If you don’t collate_ FN, the output becomes


tensor([[ 0, 1, 2],
  [ 1, 2, 3],
  [ 2, 3, 4]], dtype=torch.int32)
tensor([[ 0],
  [ 1],
  [ 2]], dtype=torch.int32)
tensor([[ 3, 4, 5],
  [ 4, 5, 6],
  [ 5, 6, 7]], dtype=torch.int32)
tensor([[ 3],
  [ 4],
  [ 5]], dtype=torch.int32)
tensor([[ 6, 7, 8],
  [ 7, 8, 9],
  [ 8, 9, 10]], dtype=torch.int32)
tensor([[ 6],
  [ 7],
  [ 8]], dtype=torch.int32)
tensor([[ 9, 10, 11]], dtype=torch.int32)
tensor([[ 9]], dtype=torch.int32)

So collate_ FN is to make the result more dimensional.

Look at collet_ What does the value of FN mean.
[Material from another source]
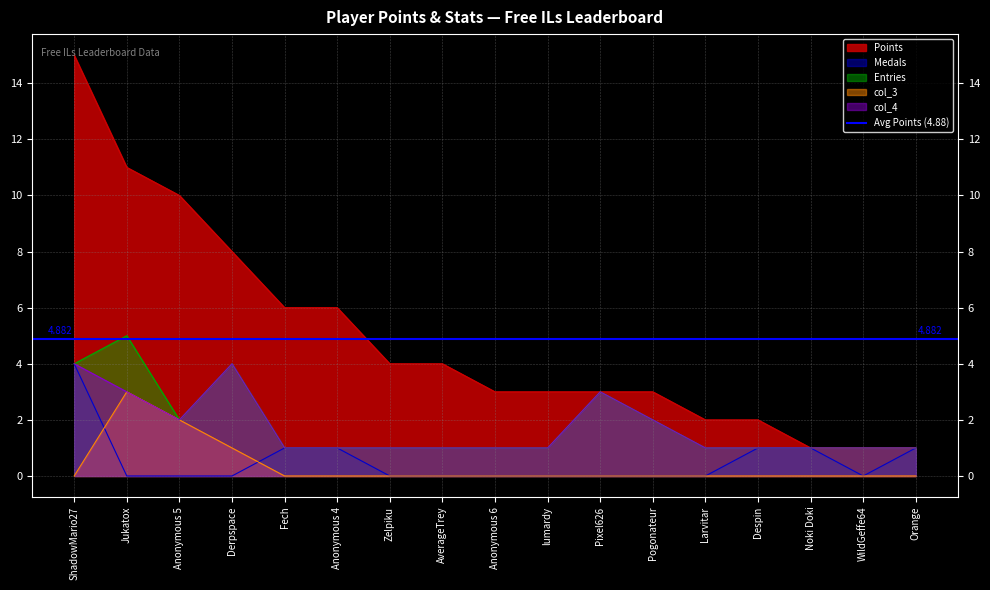

Which label corresponds to the largest value in the chart?

ShadowMario27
Let’s change it as follows


collate_fn=lambda x:x

And output


for i in loader:
 print(i)

Get the results


[(tensor([ 0, 1, 2], dtype=torch.int32), tensor([ 0], dtype=torch.int32)), (tensor([ 1, 2, 3], dtype=torch.int32), tensor([ 1], dtype=torch.int32)), (tensor([ 2, 3, 4], dtype=torch.int32), tensor([ 2], dtype=torch.int32))]
[(tensor([ 3, 4, 5], dtype=torch.int32), tensor([ 3], dtype=torch.int32)), (tensor([ 4, 5, 6], dtype=torch.int32), tensor([ 4], dtype=torch.int32)), (tensor([ 5, 6, 7], dtype=torch.int32), tensor([ 5], dtype=torch.int32))]
[(tensor([ 6, 7, 8], dtype=torch.int32), tensor([ 6], dtype=torch.int32)), (tensor([ 7, 8, 9], dtype=torch.int32), tensor([ 7], dtype=torch.int32)), (tensor([ 8, 9, 10], dtype=torch.int32), tensor([ 8], dtype=torch.int32))]
[(tensor([ 9, 10, 11], dtype=torch.int32), tensor([ 9], dtype=torch.int32))]
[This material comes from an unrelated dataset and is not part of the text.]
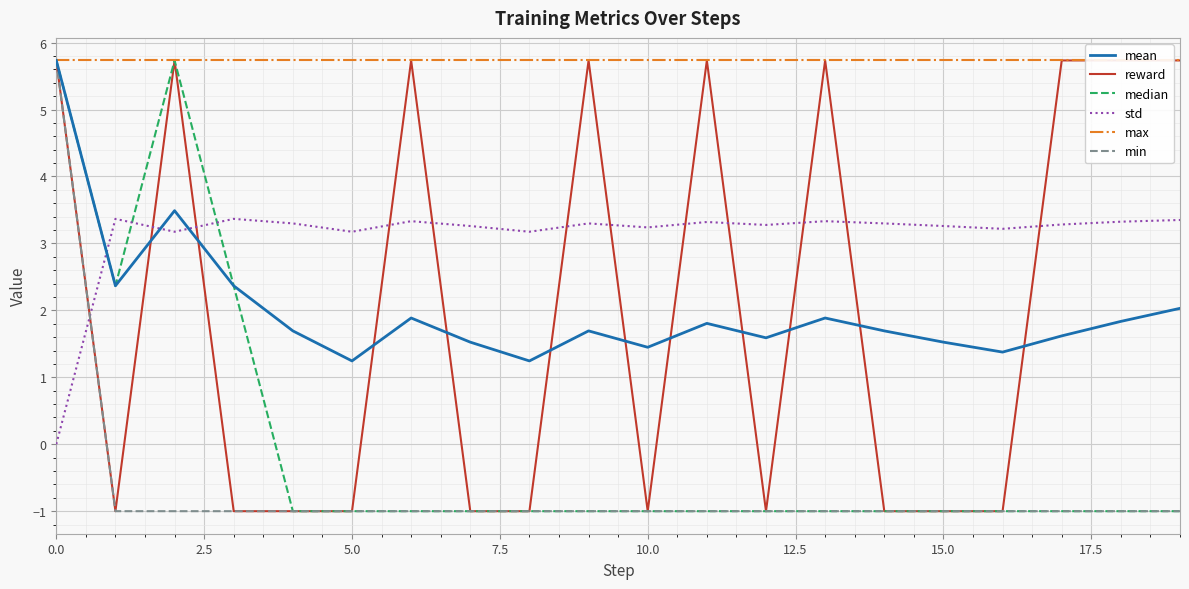

What are all the series names shown in the legend?

mean, reward, median, std, max, min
Each I is a list, and each list contains a batch_ Each tuple contains individual data of tensordataset. Therefore, to recombine each batch into an input of 1 * 3 * 3 and a target of 1 * 3 * 1, you need to unpack and package it again. Look at our collet_ fn:


collate_fn=lambda x:(
 torch.cat(
  [x[i][j].unsqueeze(0) for i in range(len(x))], 0
  ).unsqueeze(0) for j in range(len(x[0]))
 )

J takes two variables: input and target. I got batch_ size。 Then, one dimension is added in front by unsqueeze (0) method. Torch. Cat (, 0) packages it. Then, one dimension is added in front by unsqueeze (0) method. Done.

The above pytorch tip: collet of dataloader_ FN parameter use detailed explanation is Xiaobian to share with you all the content, I hope to give you a reference, also hope you support developer.